Anyone strolling along Northrop Mall on Thursday night would have come upon several dozen little tarp structures dotting the lawns – and might have wondered what they were.
As their final project, students from Topics in Architecture (Arch 3150) camped out on the Mall overnight in shelters they built and designed themselves. They could spend no more than $20 on their structures and had two weeks to build them and scavenge for free materials.
The class, titled Architecture for Humanity: Design Like You Give a Damn, is taught by Cameron Sinclair, a Cass Gilbert Visiting Professor at the College of Architecture and Landscape Architecture. He is a co-founder of Architecture for Humanity.
Architecture for Humanity is a nonprofit organization founded in 1999. Its mission is to “promote architectural and design solutions to global, social and humanitarian crises,” according to its Web site.
Sinclair was out of town, but his students said that in their class, Sinclair has had them design structures for people displaced by Hurricane Katrina and the 2004 Indian Ocean tsunami, as well as earthquake-resistant structures for people in Kashmir.
Through Architecture for Humanity, the students’ work is taken to these clients, who choose one of their designs, and then the students’ work actually gets built.
The purpose of Thursday’s event wasn’t so much to increase awareness or make a statement, students said.
Instead, Sinclair said the experience of being homeless for a night would help the students better understand the situation of the people they design for.
“We sit there and design all these things for someone,” said architecture sophomore Ken Weber. “But we never get to put ourselves in their shoes.”
Some students, such as interior design senior Sarah Theisen, decided to make their experience as authentic as they could.

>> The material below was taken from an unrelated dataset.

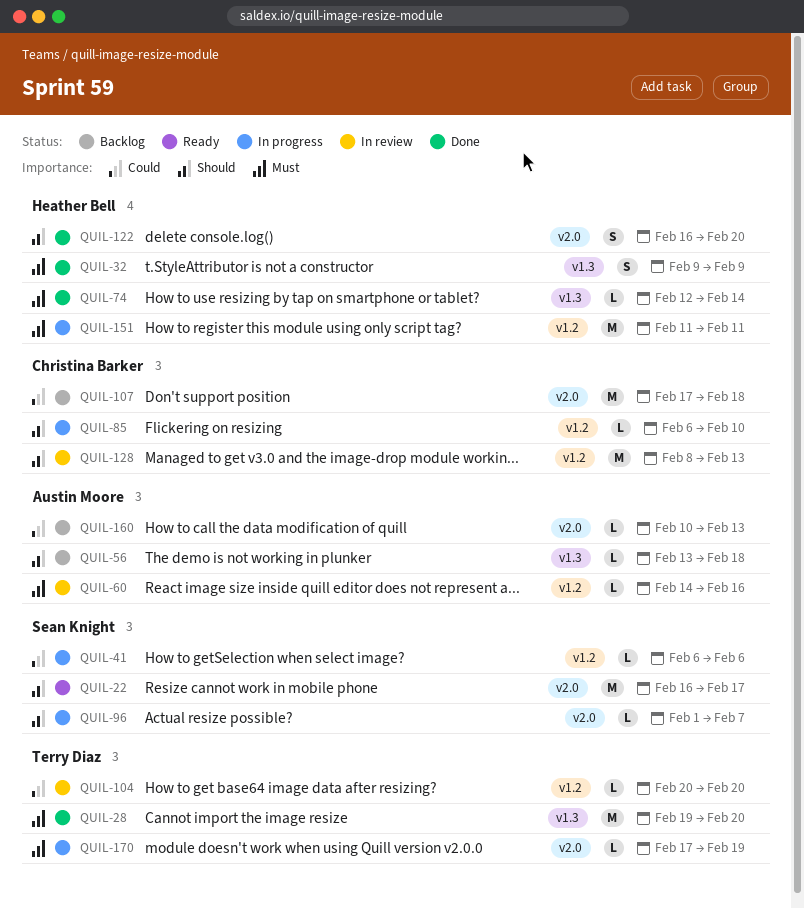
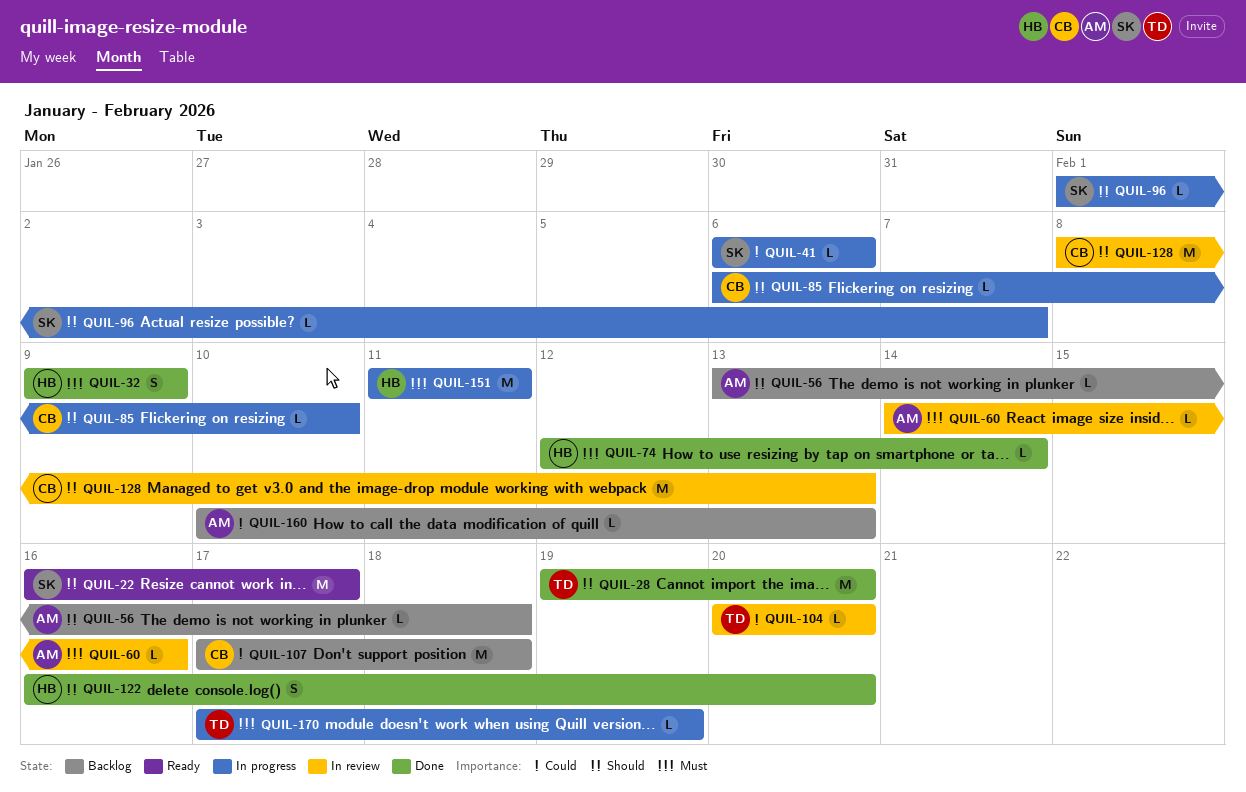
QUIL-28, priority: Must -> Should

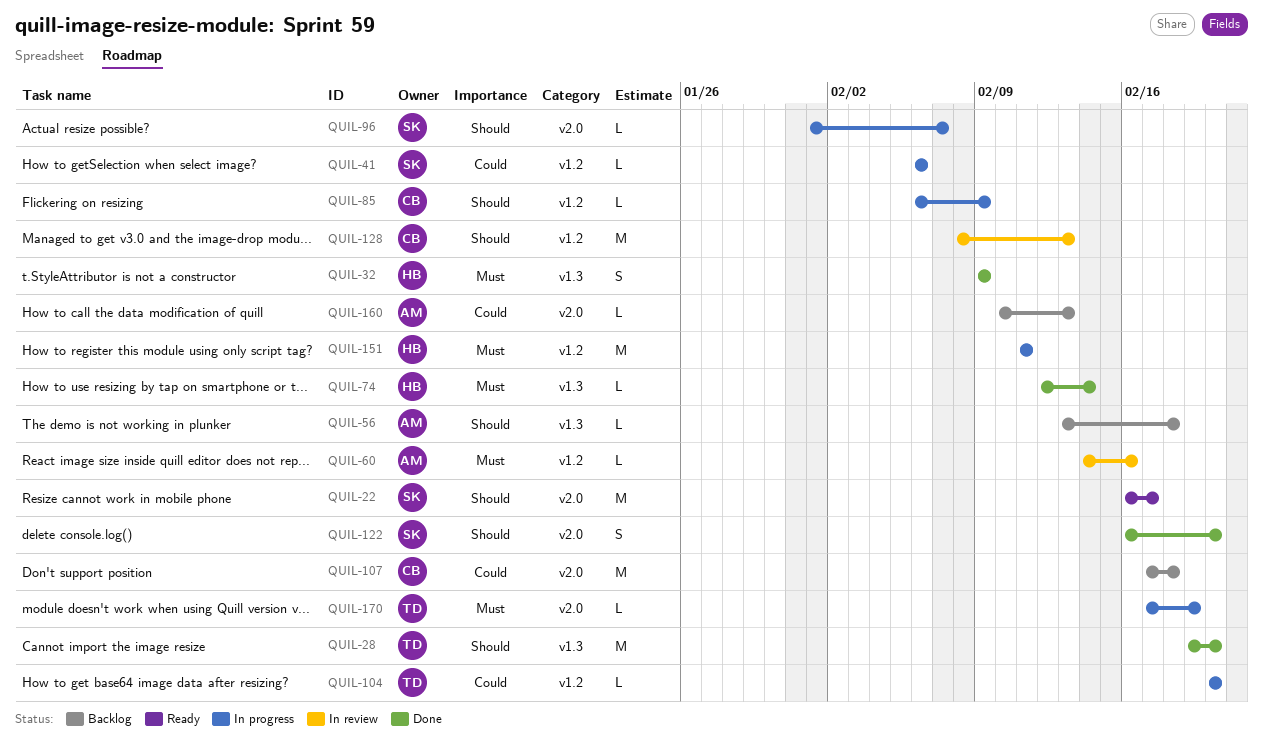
QUIL-85, due: Feb 10 -> Feb 9
QUIL-104, status: In review -> In progress
QUIL-122, owner: HB -> SK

Instead of buying any supplies for her shelter, she went Dumpster diving for cardboard boxes and plastic bags.
She was glad to give a tour of her cardboard box home.
“This is my bed,” she explained. “It’s bubble wrap.”

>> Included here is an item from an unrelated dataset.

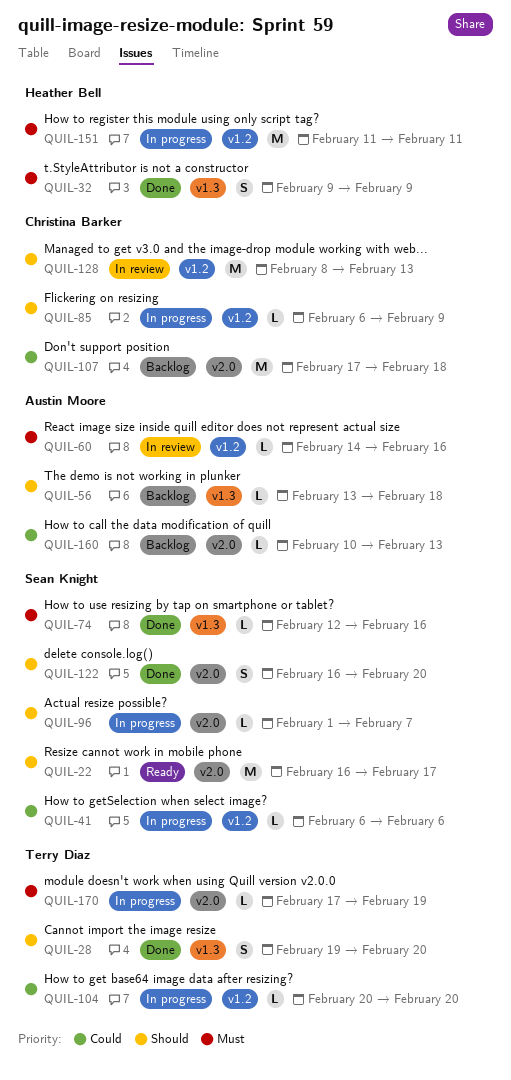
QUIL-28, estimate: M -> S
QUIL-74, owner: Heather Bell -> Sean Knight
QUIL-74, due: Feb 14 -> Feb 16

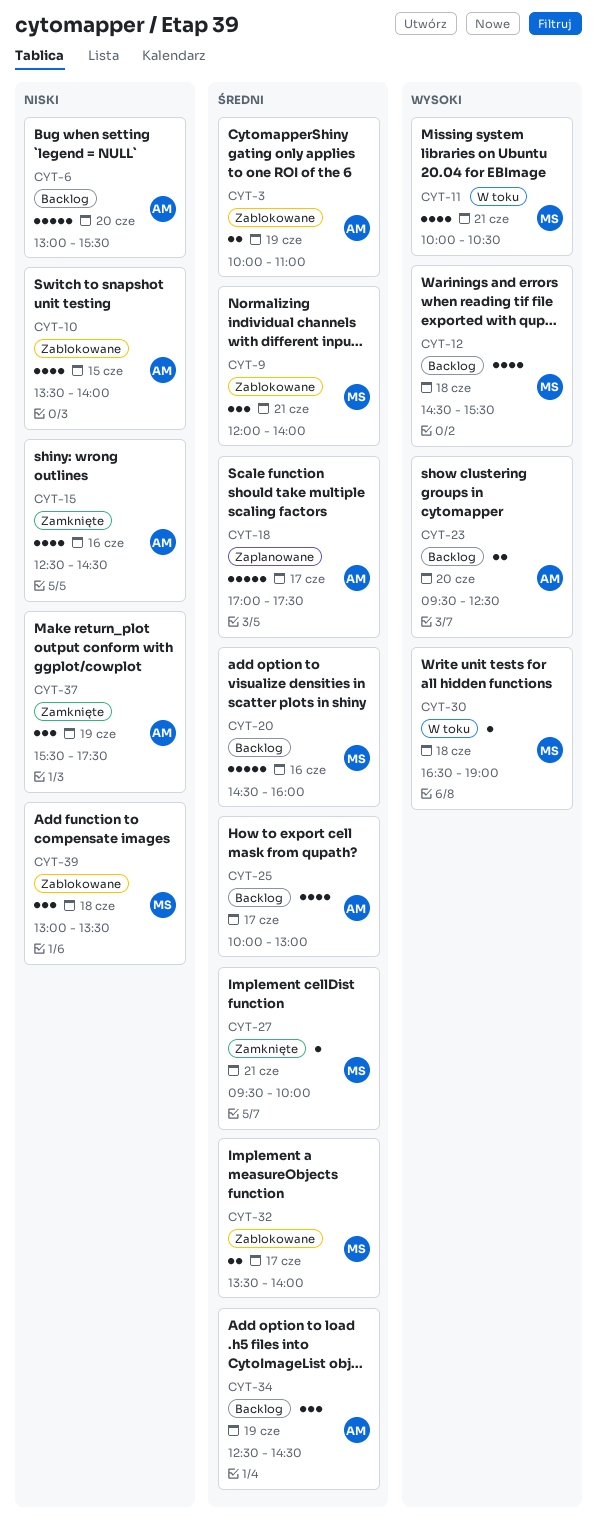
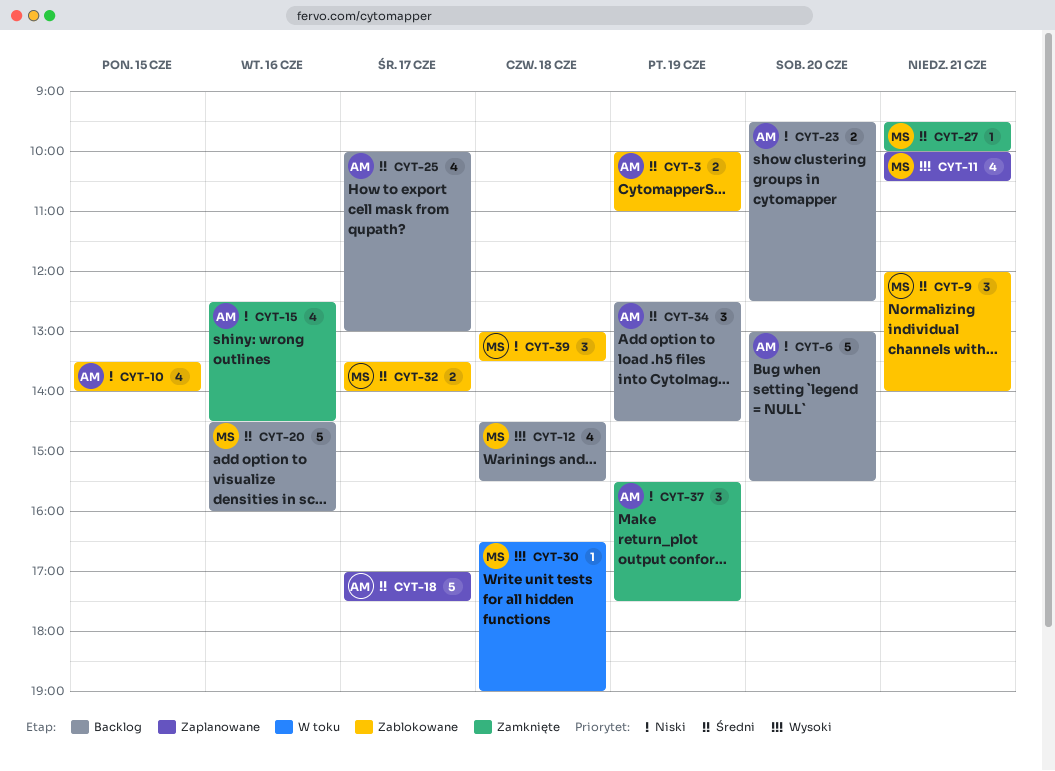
CYT-11, status: W toku -> Zaplanowane
CYT-23, priority: Wysoki -> Niski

Others, such as architecture senior Emma Pachuta, did spend some money, but tried to make their structure as hidden as possible because sleeping in public places, she pointed out, is illegal.
Her home for the night, nestled behind some bushes in front of Walter Library, used the side of the building as one wall, and was not visible from the sidewalk in front of it.
“The point was to be homeless for 24 hours,” Pachuta said. “If someone was going to stay on campus overnight, this is more what they’d have to do.”
Senior Jonathan Bahe and junior Allison Rockwell said it was important to have an experience like this that puts them in the place of people in need of shelter. Being able to build structures conducive to different socioeconomic, geographic and cultural backgrounds, they said, is a valuable skill for an architect.
“There are so many political and cultural issues of different countries,” Bahe said. “Sometimes responses that the U.N. provides are so bad because they don’t take those issues into consideration.”